Processus qu'on peut schématiser au moyen du cas qui fait l'objet du présent papier et celui qui le précède : Etape 1 : Un quidam oisif (votre serviteur) publie un papier dans un journal en ligne marocain dans lequel il avance l’hypothèse que l’homme le plus recherché au monde se trouve ailleurs que là où on le cherche. Auparavant, il a fait valider sa géniale trouvaille par une autorité reconnue (chatgpt) qui n'en avait pas connaissance jusque là.  Étape 2 : Cette boîte à merveilles, toujours avide de nouveautés, s'approprie ladite trouvaille qui devient une « méta-information » de nature à satisfaire toute requête ultérieure relative à la question de savoir où se trouve le fugitif. Étape 3 : Le chroniqueur d’un grand quotidien britannique désireux de faire un papier sur « the most wanted man on earth" (depuis l'héroïque élimination de Ben Laden par un commando héliporté américain) interroge ChatGPT à ce sujet. Ce dernier lui fournit une série d'hypothèses où celle du fugitif exfiltré en Égypte figure en seconde position (sur 7). Le journaliste consciencieux la soumet, pour avis, à un ancien haut responsable du renseignement israélien, réputé le meilleur au monde. Ce dernier la valide avec un degré de probabilité faible mais ne l’écarte pas. 
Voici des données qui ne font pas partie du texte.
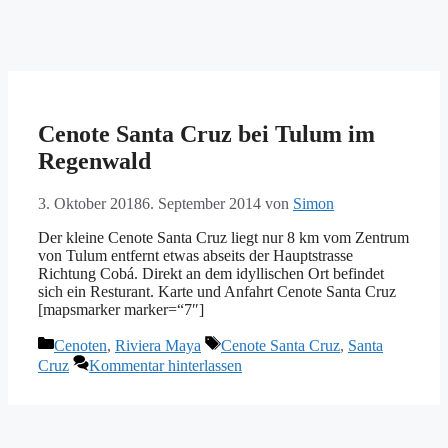
Cenote Santa Cruz bei Tulum im
Regenwald
3. Oktober 2018
6. September 2014
von
Simon
Der kleine Cenote Santa Cruz liegt nur 8 km vom Zentrum
von Tulum entfernt etwas abseits der Hauptstrasse
Richtung Cobá. Direkt an dem idyllischen Ort befindet
sich ein Resturant. Karte und Anfahrt Cenote Santa Cruz
[mapsmarker marker=“7″]
Kategorien
Schlagwörter
Cenoten
,
Riviera Maya
Cenote Santa Cruz
,
Santa
Cruz
Kommentar hinterlassen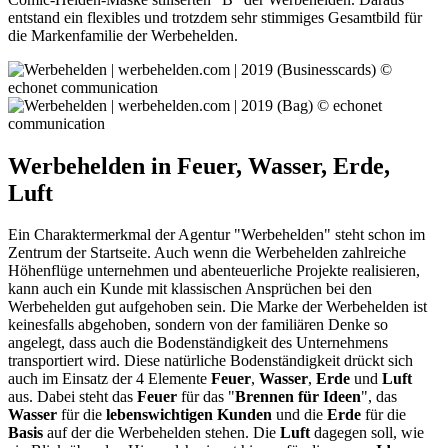
entstand ein flexibles und trotzdem sehr stimmiges Gesamtbild für
die Markenfamilie der Werbehelden.
Werbehelden in Feuer, Wasser, Erde,
Luft
Ein Charaktermerkmal der Agentur "Werbehelden" steht schon im
Zentrum der Startseite. Auch wenn die Werbehelden zahlreiche
Höhenflüge unternehmen und abenteuerliche Projekte realisieren,
kann auch ein Kunde mit klassischen Ansprüchen bei den
Werbehelden gut aufgehoben sein. Die Marke der Werbehelden ist
keinesfalls abgehoben, sondern von der familiären Denke so
angelegt, dass auch die Bodenständigkeit des Unternehmens
transportiert wird. Diese natürliche Bodenständigkeit drückt sich
auch im Einsatz der 4 Elemente
Feuer
,
Wasser
,
Erde
und
Luft
aus. Dabei steht das
Feuer
für das "
Brennen für Ideen
", das
Wasser
für die
lebenswichtigen Kunden
und die
Erde
für die
Basis
auf der die Werbehelden stehen. Die
Luft
dagegen soll, wie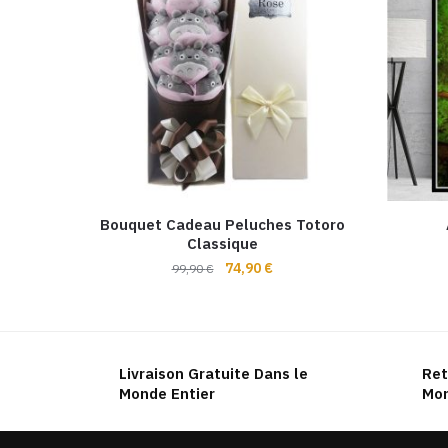
Bouquet Cadeau Peluches Totoro
Classique
Le
Le
74,90
€
99,90
€
prix
prix
initial
actuel
était :
est :
99,90 €.
74,90 €.
Livraison Gratuite Dans le
Ret
Monde Entier
Mon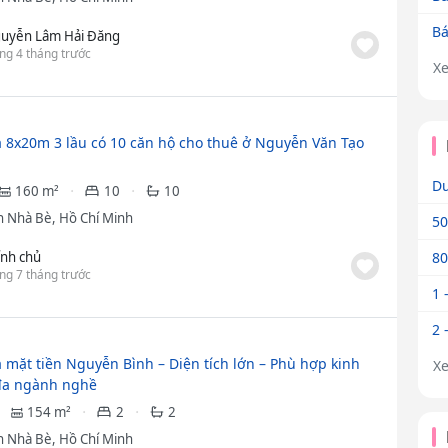
Bá
uyễn Lâm Hải Đăng
ng 4 tháng trước
X
 8x20m 3 lầu có 10 căn hộ cho thuê ở Nguyễn Văn Tạo
Dư
160 m²
10
10
 Nhà Bè, Hồ Chí Minh
50
ính chủ
80
ng 7 tháng trước
1 
2 
 mặt tiền Nguyễn Bình – Diện tích lớn – Phù hợp kinh
X
đa ngành nghề
154 m²
2
2
 Nhà Bè, Hồ Chí Minh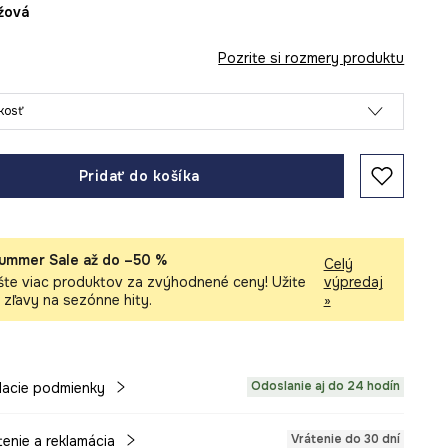
éžová
Pozrite si rozmery produktu
ľkosť
Pridať do košíka
ummer Sale až do –50 %
Celý
šte viac produktov za zvýhodnené ceny! Užite
výpredaj
i zľavy na sezónne hity.
»
Odoslanie aj do 24 hodín
acie podmienky
Vrátenie do 30 dní
tenie a reklamácia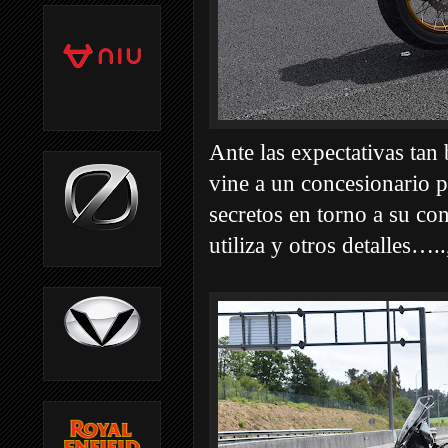
Ante las expectativas tan
vine a un concesionario 
secretos en torno a su co
utiliza y otros detalles….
Ainsi, l’hypothèse d'un chroniqueur amateur marocain continue son évolution vers le stade d'information qui sera atteint très vite, au train où vont les choses. Car on peut faire le pari que d'autres grands journaux reprendront, dans les jours qui viennent, une pas-tout-à-fait-information pour la faire gravir d'un échelon à chaque reprise.

Incidemment, on remarquera que l'IA générative, en fait ne génère rien, ce sont les utilisateurs (nous) qui générons (généreusement si vous me passez l'expression).